Os anarquistas nas ocupações
de fábricas na Itália
Por
FAQ Anarquista
Retirado
da seção A.5.5. do FAQ Anarquista (http://www.geocities.com/projetoperiferia2/indice.htm)
Ao
final da primeira guerra mundial ocorreu uma radicalização
massiva em toda Europa e no resto do mundo. Houve uma explosão
de afiliações nos sindicatos, greves, manifestações
e toda classe de agitação alcançaram grandes
níveis. Isto se deveu em parte à guerra, em parte ao
aparente êxito da revolução russa. Através
da Europa, as ideias anarquistas se tornaram mais populares e as uniões
anarcosindicalistas aumentaram de tamanho. Na Gran Bretanha, por exemplo,
se produziu o movimento das ligas sindicais e as greves de Clydeside,
na Alemanha o auge do sindicalismo industrial, e na Espanha um grande
crescimento na anarcosndicalista CNT. Desafortunadamente, também
houve grande crescimento nos partidos democrata-social e comunista.
Em
agosto de 1920, houveram greves de ocupação de fábricas
na Italia, como resposta aos baixos salários e ao endurecimento
patronal. Estas greves começaram nas fábricas de engenharia
e imediatamente se extenderam às ferrovias, transportes rodoviarios,
e outras industrias, e os camponeses tomaram a terra. Os grevistas,
contudo, fizeram algo mais que ocupar os locais de trabalho, puseram
parte deles em regime de auto-gestão. Dalí a pouco 500
mil grevistas estavam trabalhando, produzindo para eles mesmos. Errico
Malatesta, que tomou parte nestes êxitos, escreveu:
"os
trabalhadores concluiram que o momento estava maduro para a tomada
de uma vez por todas dos meios de produção. Se armaram
para sua propria defesa ... e começaram a organizar a produção
por sua propria conta ... O direito de propriedade foi de fato abolido
.. era um novo regime, uma nova forma de vida social que surgia. E
o governo ficou à parte ao sentir-se impotente para oferecer
oposição." [Vida e Ideas p.134].
Durante
esta época a Union Sindicalista Italiana (USI) creceu até
chegar a quase um milhão de membros e a influencia da Union
Anarquista Italiana (UAI) com seus 20 mil membros cresceu em proporção.

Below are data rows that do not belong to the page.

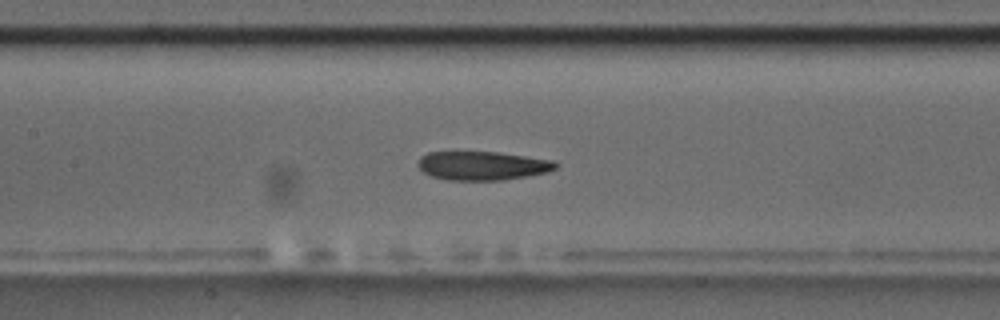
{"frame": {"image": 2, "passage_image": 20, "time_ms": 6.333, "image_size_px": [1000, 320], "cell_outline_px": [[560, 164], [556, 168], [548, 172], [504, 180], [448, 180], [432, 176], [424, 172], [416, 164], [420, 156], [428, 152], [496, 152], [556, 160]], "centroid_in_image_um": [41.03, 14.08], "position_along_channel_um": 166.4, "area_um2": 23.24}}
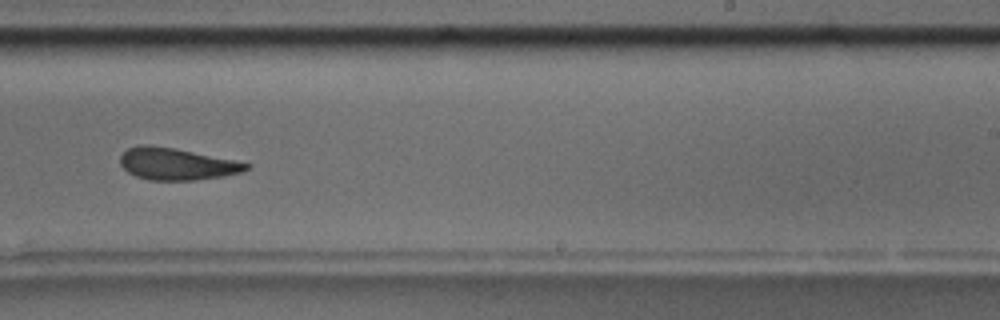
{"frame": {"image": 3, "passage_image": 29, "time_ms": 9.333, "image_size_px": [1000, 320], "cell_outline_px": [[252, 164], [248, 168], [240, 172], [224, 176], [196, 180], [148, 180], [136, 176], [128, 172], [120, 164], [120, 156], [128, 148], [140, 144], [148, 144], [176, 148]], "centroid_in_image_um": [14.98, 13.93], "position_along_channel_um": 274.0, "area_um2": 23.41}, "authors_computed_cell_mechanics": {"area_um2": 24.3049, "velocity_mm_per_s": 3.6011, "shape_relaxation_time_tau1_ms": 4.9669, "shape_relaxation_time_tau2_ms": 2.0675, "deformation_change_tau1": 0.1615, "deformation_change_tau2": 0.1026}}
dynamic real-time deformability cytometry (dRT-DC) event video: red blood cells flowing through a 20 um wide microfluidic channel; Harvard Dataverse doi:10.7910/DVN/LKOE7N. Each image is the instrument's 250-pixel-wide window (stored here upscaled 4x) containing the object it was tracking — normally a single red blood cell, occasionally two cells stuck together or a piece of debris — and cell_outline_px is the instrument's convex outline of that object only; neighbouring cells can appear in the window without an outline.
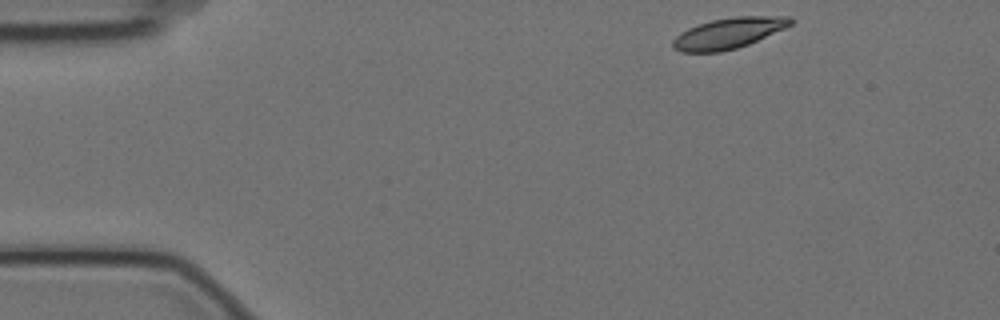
{"species": "Egyptian fruit bat (a non-hibernating species)", "species_latin": "Rousettus aegyptiacus", "temperature_condition": "cold", "stored_images_in_passage": 4, "camera_frame_rate_fps": 3000, "um_per_image_px": 0.085, "animal": {"sex": "female"}, "frame": {"image": 1, "passage_image": 1, "time_ms": 0.0, "image_size_px": [1000, 320], "cell_outline_px": [[796, 20], [792, 24], [784, 28], [748, 44], [736, 48], [720, 52], [680, 52], [672, 48], [672, 40], [680, 32], [688, 28], [712, 20], [736, 16], [792, 16]], "centroid_in_image_um": [61.92, 2.81], "position_along_channel_um": 23.1, "area_um2": 21.1}}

Segundo nos conta o reporter marxista galês Gwyn A. Williams
"os anarquistas e os sindicalistas revolucionarios constituíam
o grupo mais revolucionario da esquerda ... O traço mais saliente
na história do anarquismo e sindicalismo em 1919-1920 foi o
rápido crescimento ... Os sindicalistas sobretudo captaram
a opinião da classe obreira militante que o movimento socialista
inútilmente tratava de captar." [Proletarian Order, pp.
194-195].
Daniel
Guerin dá um bom resumo da extensão do movimento, "a
direção das fábricas ... se efetuava por meio
de comitês de trabalhadores técnicos e administrativos.

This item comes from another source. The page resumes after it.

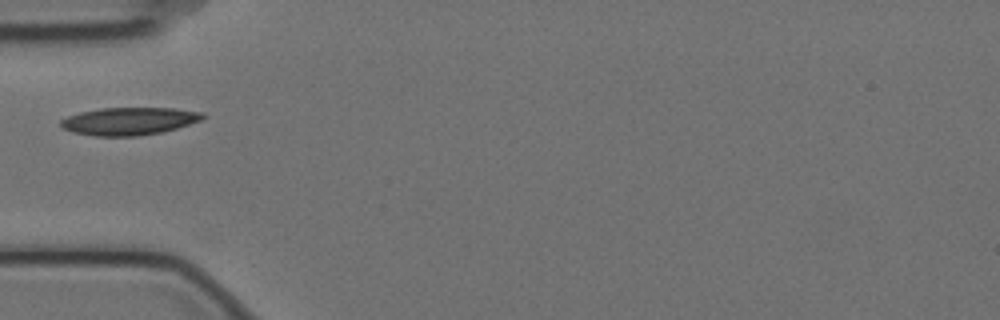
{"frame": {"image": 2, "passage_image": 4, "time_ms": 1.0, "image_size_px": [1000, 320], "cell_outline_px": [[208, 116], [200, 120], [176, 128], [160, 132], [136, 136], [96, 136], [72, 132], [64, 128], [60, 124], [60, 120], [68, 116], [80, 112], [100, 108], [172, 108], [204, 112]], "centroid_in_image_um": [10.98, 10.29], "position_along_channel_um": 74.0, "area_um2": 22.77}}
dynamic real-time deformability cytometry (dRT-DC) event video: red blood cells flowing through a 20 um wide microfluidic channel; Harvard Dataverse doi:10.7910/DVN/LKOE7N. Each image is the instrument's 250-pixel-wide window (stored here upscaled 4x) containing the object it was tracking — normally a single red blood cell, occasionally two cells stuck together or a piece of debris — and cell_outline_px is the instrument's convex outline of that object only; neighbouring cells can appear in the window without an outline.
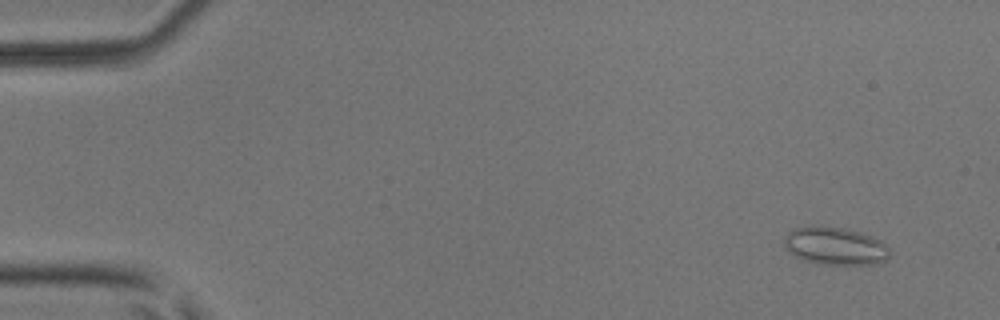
{"species": "common noctule bat (a hibernating species)", "species_latin": "Nyctalus noctula", "temperature_condition": "room temperature", "stored_images_in_passage": 51, "camera_frame_rate_fps": 3000, "um_per_image_px": 0.085, "animal": {"sex": "male", "body_mass_g": 17.9, "forearm_length_mm": 54.2}, "frame": {"image": 1, "passage_image": 4, "time_ms": 1.0, "image_size_px": [1000, 320], "cell_outline_px": [[888, 260], [876, 264], [824, 264], [804, 260], [788, 252], [784, 248], [784, 236], [788, 232], [796, 228], [820, 224], [844, 228], [860, 232], [872, 236], [880, 240], [888, 248]], "centroid_in_image_um": [70.96, 20.89], "position_along_channel_um": 14.0, "area_um2": 23.41}}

A auto-gestão se expandiu ... A auto-gestão emitiu seu
proprio dinheiro ... Se requeria estrita auto-disciplina ... [e] uma
estreita solidariedade se estabeleceu entre as fábricas ...
[onde] as minas e o carvão se colocavam em um fundo comum e
se repartiam equitativamente" [Anarchism, p.109].
Sobre
as fábricas ocupadas tremulava "um bosque de bandeiras
negras e vermelhas" posto que "o conselho do movimento de
Turin era essencialmente anarcosindicalista" [Williams, op. cit.,
p.241, p.193]. Os trabalhadores ferroviarios se negaram a transportar
tropas, os trabalhadores entraram em greve contra as consignas das
associações reformistas e os camponeses ocuparam a terra.
Tais atividades eram "já diretamente guiadas ou indiretamente
inspiradas pelos anarcosindicalistas" [ibid., p. 193]
Não
obstante, depois de quatro semanas de ocupação os trabalhadores
decidiram abandonar as fábricas. Isto devido à atuação
do partido socialista e aos sindicatos reformistas. Se opuseram ao
movimento e negociaram com o estado por uma volta à "normalidade"
em troca da promessa de aumentar legalmente o controle pelos trabalhadores,
em associação com os chefes. Esta promessa não
se mantevo. A falta de organizações inter-fábrica
independentes fez que os trabalhadores dependessem dos burocratas
dos sindicatos para obter informaçòes sobre o que se
passava em outras cidades, e usaram esse poder para isolar as fábricas
e as cidades entre sí. Isto desembocou em uma volta ao trabalho,
"apesar da oposição de anarquistas individualmente
dispersos por todas as fábricas" [Malatesta, op. cit.,
p.136]. A confederação local de uniões sindicais
não podia proporcionar a infraestrutura necessaria para um
movimento de ocupação totalmente coordenado, posto que
os sindicatos reformistas se negavam a colaborar com elas; embora
os anarquistas constituíssem uma grande maioria, se viram impedidos
por uma minoria reformista.
Este
período da historia italiana explica o crescimiento do fascismo
na Italia. Como indica Tobias Abse, "o auge do fascismo na Italia
não pode desprender-se dos sucessos do bienio vermelho, os
dois anos vermelhos de 1919 e 1920, que lhe precederam. O fascismo
foi uma prevenção contra-revolucionaria ... lançado
como resultado da fracassada revolução" ["The
Rise of Fascism in an Industrial City" p. 54, en Rethinking Italian
Fascism, pp.52-81].
Durante
a época da ocupação das fábricas Malatesta
sustentou que "Se não a levarmos até ao final,
pagaremos com lágrimas de sangue pelo medo que agora provocamos
na burguesía". Sucessos posteriores o confirmaram, quando
os capitalistas e os ricos donos da terra apoiaram aos fascistas para
ensinar à classe trabalhadora qual era seu lugar. Todavia,
inclusive nos mais obscuros dias do terror fascista, os anarquistas
resistiram às forças do totalitarismo. "Não
é casualidade que a mais forte resistencia da classe trabalhadora
ao fascismo ocorreu em ... os povos e cidades em que havia uma forte
tradição anarquista, sindicalista ou anarcosindicalista"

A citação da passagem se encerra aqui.